The most commonly cited successful form of therapy for this specific disorder, includes behavioral modification. Implemented in home and school environments, it includes interventions such as “stimulus fading, desensitization, extinction, and self modeling” (Hultquist, 1995, p103), just to name a few.
Cooperation with family members is essential to adjust the environmental factors to improve chances of recovery, (Kumpulainen, 2002). This process will need to start with an education on the nature of the disorder, (Kumpulainen, 2002). Additionally, a thorough assessment with all family member relationships will be vital to better understand the relational dynamics in the household (Hultquist, 1995). This can provide a clearer understanding of this disorder as occurring from within a specific familial environmental context (Hultquist, 1995). Interventions can then be provided and implemented accordingly.
School Based Interventions.
Finally, brief mention must be made, on the critical need to include the school system. Providing educational and interventional resources for key personnel, are vital in promoting recovery.
Description & Diagnosis
From a laymen’s perspective, separation anxiety, seems more of a normal reaction for infants and young toddlers. How can one differentiate normal reactions to separation with those instances in which it can be considered a disorder worthy of a DSM-based diagnosis? According to one resource for this paper, a Separation Anxiety Disorder can be defined as follows:
“Separation anxiety refers to developmentally appropriate distress regarding separation from significant disorders….Separation anxiety disorder (SAD) refers to developmentally inappropriate distress for at least 4 weeks regarding separation. A diagnosis of SAD requires three of nine symptoms and interference in daily functioning.” (Tillotson, 2003, 593).

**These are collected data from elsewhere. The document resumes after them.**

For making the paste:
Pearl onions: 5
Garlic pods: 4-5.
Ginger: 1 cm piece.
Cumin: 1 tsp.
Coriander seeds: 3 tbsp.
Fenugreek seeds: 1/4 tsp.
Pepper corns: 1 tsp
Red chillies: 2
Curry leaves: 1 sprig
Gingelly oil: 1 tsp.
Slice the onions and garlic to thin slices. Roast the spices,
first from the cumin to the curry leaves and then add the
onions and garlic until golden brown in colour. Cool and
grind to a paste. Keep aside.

The severity of symptoms associated with SAD are highly varied from an “anticipaitory uneasiness to full-blown anxiety” (Masi, et al, 2001, 94). Additionally, this disorder often spontaneously remits, and is associated with a high occurrence of co-morbidities. It is on the basis of these facts, that one research article describes SAD as a highly unstable diagnosis (Tillotson, 2003, 596).
A complex interplay of biological and genetic vulnerability, temperamental qualities, negative environmental influences, attachment experiences, and parental psychopathology…may induce the appearance of the disorder and influence its clinical severity. (Masi, et al, 2001, 94).
On the one hand early presentations of this disorder are said to reflect a strong biological disposition (Tillotson, 2003, 597) On the other hand, a problematic family environment and relationships are often found in those cases occurring in later childhood (Tillotson, 2003, 597). Additionally, parental psychopathology in the form of anxiety disorders can perpetuate and reinforce the condition (Masi, et al, 2001, 94). Finally, research points toward a strong association between family disharmony and parental inconsistency as key factors associated with this disorder. (Tillotson, 2003, 597).
Psychoeducational intervention in the form of family therapy, and parenting classes are essential. A through assessment of the family relationships and overall home environment are warranted. Providing parenting classes along with an explanation of the disorder and its symptoms, also helps to mange this disorder.
Finally, a discussion of interventions can’t go without a mention of cognitive behavioral therapy. As the most often-mentioned technique for childhood anxiety disorders, it is helpful addressing faulty cognitions associated with the anxieties. Additionally, behavioral modification techniques also prove helpful in addressing key symptoms associated with this disorder.